This past week, Goldman Sachs announced its latest round of annual promotions, and in doing so, it offered all of us a reminder that Wall Street is still more or less an adult chapter of the He-Man Women Hater's Club. Just 14 percent of the bank's new partners, and 23 percent of its new managing directors, were female, according to Bloomberg. That's pretty paltry, and about in line with the last couple years.
The sobering stats prompted Business Insider's Henry Blodget to ask his readers just what the heck was going on. Though he later nixed this passage after deciding it made him sound like a "sexist neanderthal," here's how he initially framed the issue.
Choice of words aside, Henry's on target about at least one thing: Babies probably explain much of the gap, and not just at Goldman. As Anne Marie Slaughter will tell you, even highly educated women tend to do a disproportionate share of child rearing in this country, and research suggests that ends up putting a huge dent in their careers.

THE TASK ::
Extract, word for word, the part of the Goldman Sachs text between "The sobering stats" and "in their careers.", inclusive.

GIVEN ENTRIES ::

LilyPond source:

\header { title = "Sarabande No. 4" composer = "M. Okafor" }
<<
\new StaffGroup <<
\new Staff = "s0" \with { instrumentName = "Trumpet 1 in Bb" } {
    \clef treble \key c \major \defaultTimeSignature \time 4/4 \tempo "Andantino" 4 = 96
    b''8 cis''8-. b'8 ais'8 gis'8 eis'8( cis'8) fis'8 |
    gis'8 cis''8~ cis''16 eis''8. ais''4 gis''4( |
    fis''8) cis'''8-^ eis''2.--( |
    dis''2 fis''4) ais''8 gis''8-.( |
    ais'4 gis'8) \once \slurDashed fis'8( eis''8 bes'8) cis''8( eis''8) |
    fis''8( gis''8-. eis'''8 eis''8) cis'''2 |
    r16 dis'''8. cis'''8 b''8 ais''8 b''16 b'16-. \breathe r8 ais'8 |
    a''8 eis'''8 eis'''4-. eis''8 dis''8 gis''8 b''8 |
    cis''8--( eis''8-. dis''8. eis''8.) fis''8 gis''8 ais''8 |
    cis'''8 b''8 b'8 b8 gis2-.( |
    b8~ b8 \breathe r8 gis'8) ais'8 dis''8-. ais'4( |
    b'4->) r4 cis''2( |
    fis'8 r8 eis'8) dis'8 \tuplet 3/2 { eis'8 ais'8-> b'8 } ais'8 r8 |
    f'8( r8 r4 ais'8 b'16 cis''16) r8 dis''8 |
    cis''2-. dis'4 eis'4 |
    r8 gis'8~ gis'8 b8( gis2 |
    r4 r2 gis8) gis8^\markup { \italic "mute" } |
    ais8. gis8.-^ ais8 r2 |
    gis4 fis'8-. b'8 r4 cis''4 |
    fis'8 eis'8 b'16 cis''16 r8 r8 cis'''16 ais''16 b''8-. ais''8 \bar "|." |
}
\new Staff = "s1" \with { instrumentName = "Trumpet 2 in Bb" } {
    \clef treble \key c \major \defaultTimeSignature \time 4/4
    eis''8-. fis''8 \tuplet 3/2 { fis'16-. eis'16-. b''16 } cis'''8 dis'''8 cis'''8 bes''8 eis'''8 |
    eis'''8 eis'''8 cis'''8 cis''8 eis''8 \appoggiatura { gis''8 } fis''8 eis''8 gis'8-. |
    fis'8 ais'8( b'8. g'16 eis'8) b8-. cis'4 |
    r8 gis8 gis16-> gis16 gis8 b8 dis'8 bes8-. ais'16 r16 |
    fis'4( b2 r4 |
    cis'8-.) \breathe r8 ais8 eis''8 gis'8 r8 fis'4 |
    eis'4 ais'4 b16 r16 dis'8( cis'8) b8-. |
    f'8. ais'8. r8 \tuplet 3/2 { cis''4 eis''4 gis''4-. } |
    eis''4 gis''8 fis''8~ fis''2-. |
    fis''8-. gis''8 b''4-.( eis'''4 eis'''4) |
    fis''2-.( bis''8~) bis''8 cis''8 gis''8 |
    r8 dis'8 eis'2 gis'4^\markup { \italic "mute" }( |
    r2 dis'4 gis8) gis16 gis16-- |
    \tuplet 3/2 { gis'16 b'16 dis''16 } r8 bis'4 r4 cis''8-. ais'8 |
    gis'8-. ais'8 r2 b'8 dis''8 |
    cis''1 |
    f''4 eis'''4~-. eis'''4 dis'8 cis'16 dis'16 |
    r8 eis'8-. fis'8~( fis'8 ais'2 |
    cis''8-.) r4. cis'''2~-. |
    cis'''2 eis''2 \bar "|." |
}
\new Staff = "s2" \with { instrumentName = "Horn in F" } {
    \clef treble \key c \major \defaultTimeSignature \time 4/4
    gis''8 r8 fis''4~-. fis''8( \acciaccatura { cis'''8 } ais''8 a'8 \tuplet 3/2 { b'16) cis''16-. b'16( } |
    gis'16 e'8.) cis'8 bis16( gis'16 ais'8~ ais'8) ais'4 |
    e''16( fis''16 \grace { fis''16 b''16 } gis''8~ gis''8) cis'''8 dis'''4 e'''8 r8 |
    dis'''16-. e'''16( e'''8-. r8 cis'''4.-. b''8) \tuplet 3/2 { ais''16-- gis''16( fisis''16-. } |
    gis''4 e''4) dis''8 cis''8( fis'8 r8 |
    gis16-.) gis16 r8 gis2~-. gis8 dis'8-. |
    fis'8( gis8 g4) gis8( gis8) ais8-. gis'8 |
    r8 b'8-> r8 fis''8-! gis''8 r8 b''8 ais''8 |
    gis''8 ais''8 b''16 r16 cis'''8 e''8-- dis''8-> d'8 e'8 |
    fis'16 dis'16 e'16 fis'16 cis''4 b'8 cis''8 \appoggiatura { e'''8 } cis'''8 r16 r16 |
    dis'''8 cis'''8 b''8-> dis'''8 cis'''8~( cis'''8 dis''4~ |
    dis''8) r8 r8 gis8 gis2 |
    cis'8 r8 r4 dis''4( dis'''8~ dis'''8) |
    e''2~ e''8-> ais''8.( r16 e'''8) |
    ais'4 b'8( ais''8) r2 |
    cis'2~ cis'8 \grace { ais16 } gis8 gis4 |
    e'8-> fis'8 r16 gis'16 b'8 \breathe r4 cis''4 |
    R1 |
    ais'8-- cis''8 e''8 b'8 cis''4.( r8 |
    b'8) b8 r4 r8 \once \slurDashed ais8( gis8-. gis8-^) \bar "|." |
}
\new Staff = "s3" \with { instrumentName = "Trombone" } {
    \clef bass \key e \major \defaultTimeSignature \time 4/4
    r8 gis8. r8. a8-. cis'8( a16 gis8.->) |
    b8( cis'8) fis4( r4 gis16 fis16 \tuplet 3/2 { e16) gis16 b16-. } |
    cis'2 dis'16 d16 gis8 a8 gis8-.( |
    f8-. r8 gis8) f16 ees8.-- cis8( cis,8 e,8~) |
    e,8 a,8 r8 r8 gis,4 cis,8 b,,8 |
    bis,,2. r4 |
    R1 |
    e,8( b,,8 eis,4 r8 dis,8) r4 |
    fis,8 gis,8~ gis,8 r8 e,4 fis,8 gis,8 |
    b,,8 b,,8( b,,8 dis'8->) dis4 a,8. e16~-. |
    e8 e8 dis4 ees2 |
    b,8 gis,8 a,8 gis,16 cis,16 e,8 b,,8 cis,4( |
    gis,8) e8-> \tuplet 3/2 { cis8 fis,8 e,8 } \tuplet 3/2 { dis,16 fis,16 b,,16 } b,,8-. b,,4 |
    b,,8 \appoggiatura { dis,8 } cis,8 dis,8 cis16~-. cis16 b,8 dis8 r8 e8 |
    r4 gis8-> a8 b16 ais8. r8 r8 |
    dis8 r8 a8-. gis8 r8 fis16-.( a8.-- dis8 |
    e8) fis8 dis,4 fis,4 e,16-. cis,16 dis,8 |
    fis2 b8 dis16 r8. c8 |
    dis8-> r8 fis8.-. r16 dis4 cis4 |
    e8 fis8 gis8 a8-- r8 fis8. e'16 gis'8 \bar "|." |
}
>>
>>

SOLVED PROBLEM ::
The sobering stats prompted Business Insider's Henry Blodget to ask his readers just what the heck was going on. Though he later nixed this passage after deciding it made him sound like a "sexist neanderthal," here's how he initially framed the issue.
Choice of words aside, Henry's on target about at least one thing: Babies probably explain much of the gap, and not just at Goldman. As Anne Marie Slaughter will tell you, even highly educated women tend to do a disproportionate share of child rearing in this country, and research suggests that ends up putting a huge dent in their careers.